Einer der ersten Entwürfe für die 3. Generation:

Das Testmodell dazu:

 Die endgültige 3. Generation:



Doch nun zum Fahrbericht im Detail:

Motor:

Start:
War es in der Nacht zuvor besonders kalt, braucht der Dreizylinder gelegentlich schon eine Gedenksekunde, um zu starten. Danach nimmt er aber sauber und schön das Gas an. Ist er erst einmal warm, hat er sowieso keine Startschwierigkeiten.

Power, Drehmoment

In der Theorie:
In der Gesamtkonzeption (Bohrung/Hub etc) stimmen die Motorren von Speed Triple und Tiger und Sprint ST überein. Triumph verwendet aber zum Teil andere Motorbestandteile. So werden beispielsweise die Kurbelwellen für die 1050er-Maschinenreihe nur in einer Rohling-Ausführung von Zulieferern nach Hinckley geschickt. Triumph bearbeitet dann diese Kurbelwelle in Spezialmaschinen („Feinwuchtung“), so dass für jeden Fahrzeugtyp die dazugehörige Kurbelwelle geschaffen werden kann.

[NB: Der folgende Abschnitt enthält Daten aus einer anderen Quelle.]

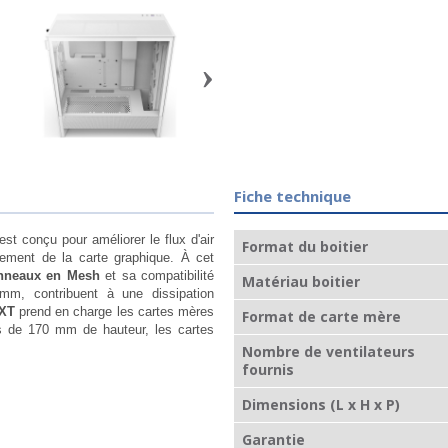
›
Fiche technique
est conçu pour améliorer le flux d'air
Format du boitier
ssement de la carte graphique. À cet
nneaux en Mesh
et sa compatibilité
Matériau boitier
mm, contribuent à une dissipation
ZXT
prend en charge les cartes mères
Format de carte mère
ds de 170 mm de hauteur, les cartes
Nombre de ventilateurs
fournis
Dimensions (L x H x P)
Garantie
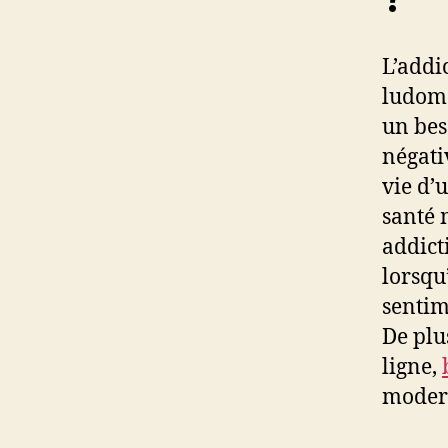
L’addi
ludoma
un bes
négati
vie d’
santé 
addict
lorsqu
sentim
De plu
ligne,
moder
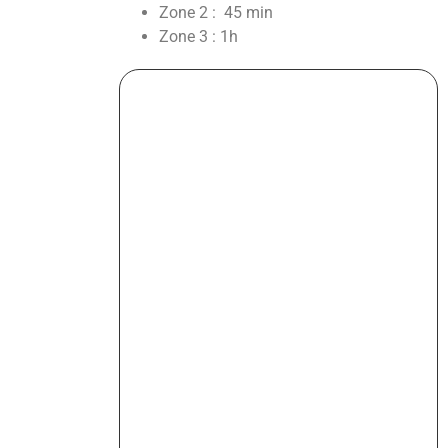
Zone 2 : 45 min
Zone 3 : 1h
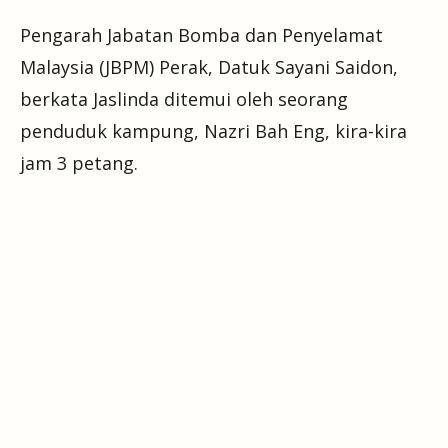
Pengarah Jabatan Bomba dan Penyelamat
Malaysia (JBPM) Perak, Datuk Sayani Saidon,
berkata Jaslinda ditemui oleh seorang
penduduk kampung, Nazri Bah Eng, kira-kira
jam 3 petang.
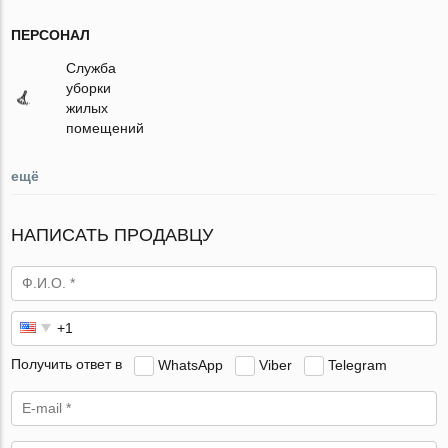
ПЕРСОНАЛ
Служба
уборки
жилых
помещений
ещё
НАПИСАТЬ ПРОДАВЦУ
Получить ответ в
WhatsApp
Viber
Telegram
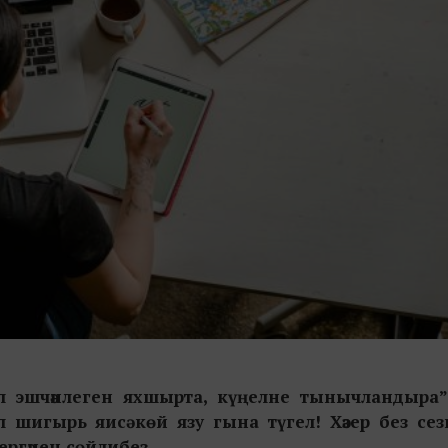
л эшчәнлеген яхшырта, күңелне тынычландыра” д
 шигырь яисә көй язу гына түгел! Хәзер без сезгә 
тергәнен сөйлибез.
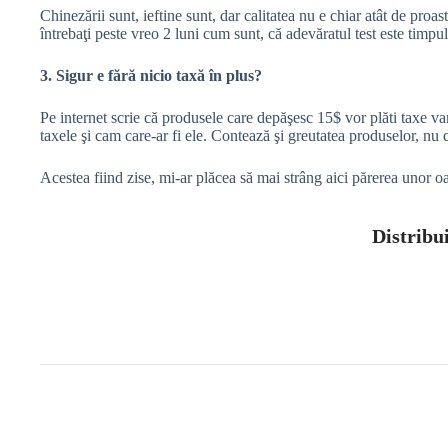
Chinezării sunt, ieftine sunt, dar calitatea nu e chiar atât de pro
întrebaţi peste vreo 2 luni cum sunt, că adevăratul test este timpul
3. Sigur e fără nicio taxă în plus?
Pe internet scrie că produsele care depăşesc 15$ vor plăti taxe v
taxele şi cam care-ar fi ele. Contează şi greutatea produselor, nu
Acestea fiind zise, mi-ar plăcea să mai strâng aici părerea unor o
Distribui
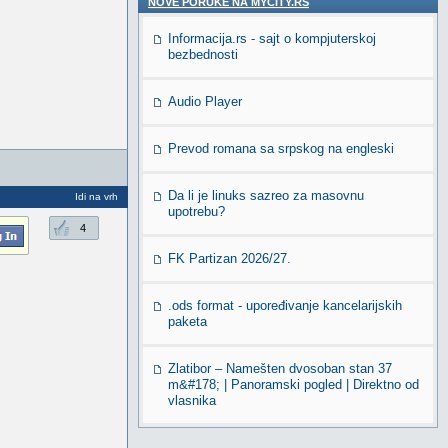
NOVE PORUKE NA MYCITY.RS
Informacija.rs - sajt o kompjuterskoj
bezbednosti
Audio Player
Prevod romana sa srpskog na engleski
Da li je linuks sazreo za masovnu
Idi na vrh
upotrebu?
4
FK Partizan 2026/27.
.ods format - upoređivanje kancelarijskih
paketa
Zlatibor – Namešten dvosoban stan 37
m&#178; | Panoramski pogled | Direktno od
vlasnika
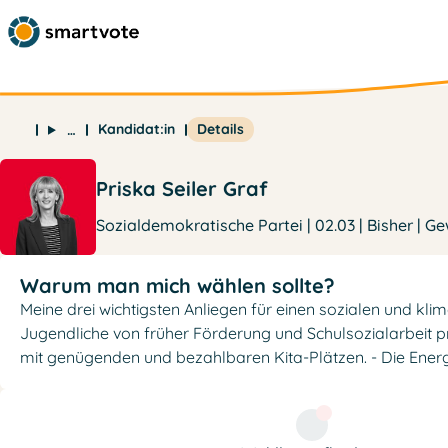
Kandidat:in
Details
…
Priska Seiler Graf
Sozialdemokratische Partei | 02.03 | Bisher | G
Warum man mich wählen sollte?
Meine drei wichtigsten Anliegen für einen sozialen und kli
Jugendliche von früher Förderung und Schulsozialarbeit pr
mit genügenden und bezahlbaren Kita-Plätzen. - Die Ener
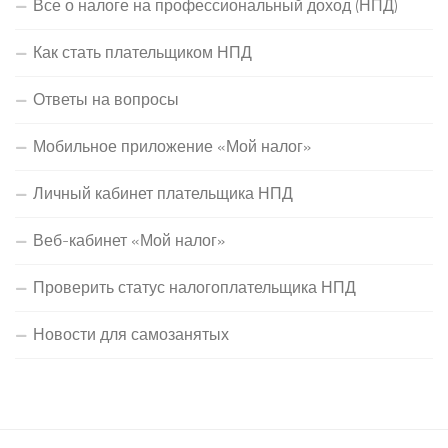
Все о налоге на профессиональный доход (НПД)
Как стать плательщиком НПД
Ответы на вопросы
Мобильное приложение «Мой налог»
Личный кабинет плательщика НПД
Веб-кабинет «Мой налог»
Проверить статус налогоплательщика НПД
Новости для самозанятых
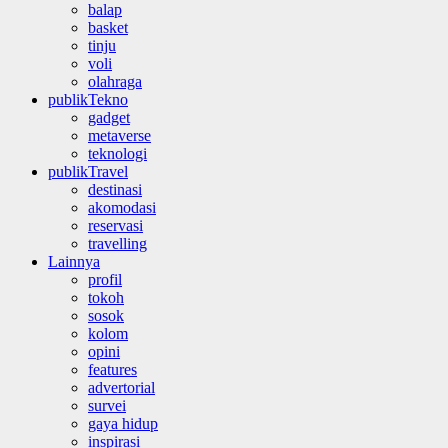
balap
basket
tinju
voli
olahraga
publikTekno
gadget
metaverse
teknologi
publikTravel
destinasi
akomodasi
reservasi
travelling
Lainnya
profil
tokoh
sosok
kolom
opini
features
advertorial
survei
gaya hidup
inspirasi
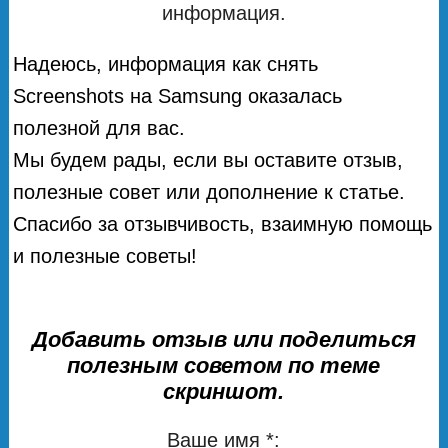
информация.
Надеюсь, информация как снять
Screenshots на Samsung оказалась
полезной для вас.
Мы будем рады, если вы оставите отзыв,
полезные совет или дополнение к статье.
Спасибо за отзывчивость, взаимную помощь
и полезные советы!
Добавить отзыв или поделиться
полезным советом по теме
скриншот.
Ваше имя *:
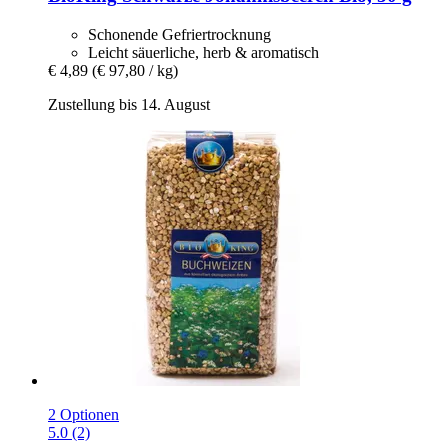
Schonende Gefriertrocknung
Leicht säuerliche, herb & aromatisch
€ 4,89
(€ 97,80 / kg)
Zustellung bis 14. August
2 Optionen
5.0 (2)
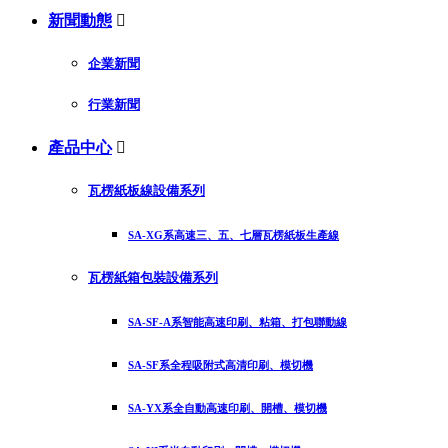
新聞動態

企業新聞
行業新聞
產品中心

瓦楞紙板線設備系列
SA-XG系高速三、五、七層瓦楞紙板生產線
瓦楞紙箱包裝設備系列
SA-SF-A系智能高速印刷、粘箱、打包聯動線
SA-SF系全程吸附式高清印刷、模切機
SA-YX系全自動高速印刷、開槽、模切機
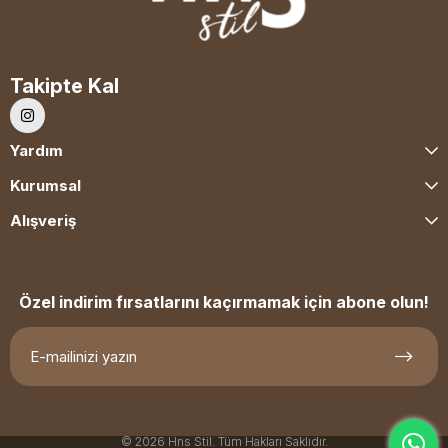
Takipte Kal
Yardım
Kurumsal
Alışveriş
Özel indirim fırsatlarını kaçırmamak için abone olun!
© 2026 Hns Stil. Tüm Hakları Saklıdır.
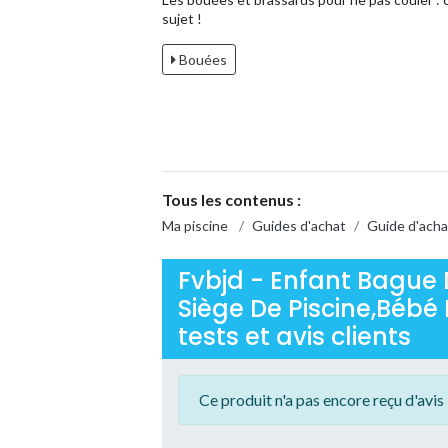
sujet !
Bouées
Tous les contenus :
Ma piscine
/
Guides d'achat
/
Guide d'acha
Fvbjd - Enfant Bague 
Siège De Piscine,Bébé
tests et avis clients
Ce produit n'a pas encore reçu d'avis 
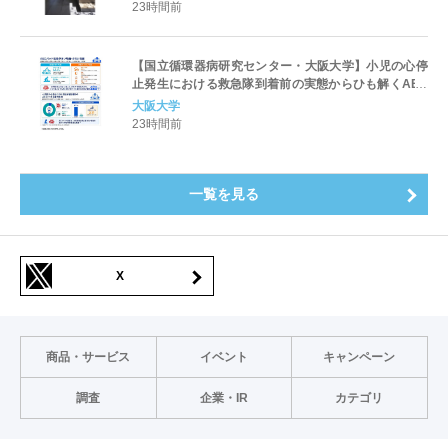
23時間前
【国立循環器病研究センター・大阪大学】小児の心停
止発生における救急隊到着前の実態からひも解くAED
パッド装着と良好な神経学的転帰との関連性
大阪大学
23時間前
一覧を見る
X
商品・サービス
イベント
キャンペーン
調査
企業・IR
カテゴリ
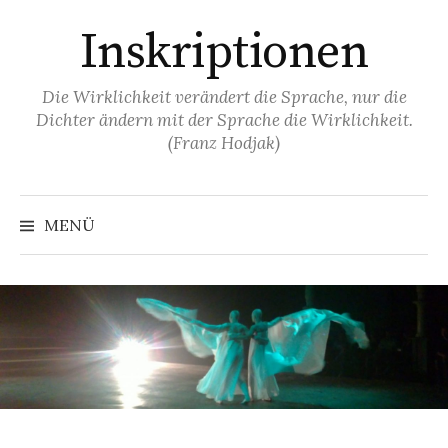
Springe
Inskriptionen
zum
Inhalt
Die Wirklichkeit verändert die Sprache, nur die
Dichter ändern mit der Sprache die Wirklichkeit.
(Franz Hodjak)
MENÜ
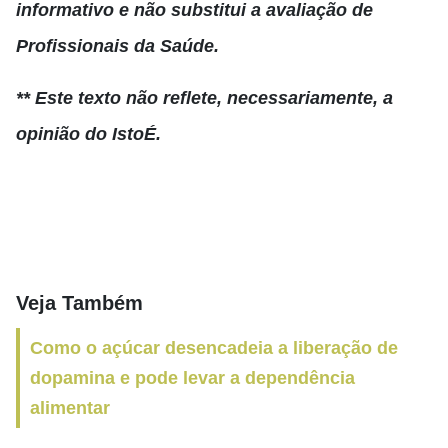
informativo e não substitui a avaliação de
Profissionais da Saúde.
** Este texto não reflete, necessariamente, a
opinião do IstoÉ.
Veja Também
Como o açúcar desencadeia a liberação de
dopamina e pode levar a dependência
alimentar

Das Fertigungs-Band von Triumph in Hinckley:

Dies hat zur Folge, dass die Tiger nur noch eine maximale Leistung von 115 PS erreicht (Speed Triple 132 PS, Sprint ST 126 PS). Auch das maximale Drehmoment von 108 Nm der Speed Triple wurde für die Tiger gekappt – es stehen nur noch maximal 93 Nm an. Schaut man sich allerdings die Drehmomentkurve an, fällt einem auf, dass bei der Tiger diese 93 Nm schon beinahe ab Standgas bis weit über 9000/min hin anstehen. Bei der Speed Triple hingegen zeigt die Drehmomentkurve Berge und Täler, die echten 108 Nm Drehmoment stehen erst bei circa 7000/min an.

In der Praxis:
Die obige Theorie der gleichmässigen Leistungsentfaltung bewahrheitet sich auch in der Praxis: die Tiger steht enorm im Saft – egal, in welcher Drehzahlregion man sich gerade befindet. Selbst nach engen Kehren reicht es, im dritten Gang kurz das Gas zu zupfen – und schon zieht die Tiger majestätisch davon. Lastwechsel spürte ich kaum, Vibrationen gar nie.

Meine Tiger in Yorkshire:

Idealer Motor

Im Prinzip kann gesagt werden, dass es sich bei dem Triumph-Triple-Motor um einen idealen Motor handelt: immer mit Punch, keine Drehzahlschwächen offenbarend – und standfest, wie der Tiger auf den über 5000 km in England bewies. Dementsprechend gut sind die Beschleunigungs- und Durchzugswerte. Einzig wer sich für ein Überholmanöver im 6. Gang entschliesst (Ganganzeige wäre daher sinnvoll), wird enttäuscht – dieser Gang ist sehr lang übersetzt und eignet sich daher nur als Overdrive auf der Autobahn.

Sound

Leider der enttäuschende Punkt an der Tiger – und etwas, was ich nicht wirklich verstehe. Denn in der Speed Triple faucht der Triple wunderbar vor sich hin. Nur in der Tiger klingt der Motor lasch, selbst wenn man ihn dreht. Einzig das Standgeräusch ist schön und voluminös.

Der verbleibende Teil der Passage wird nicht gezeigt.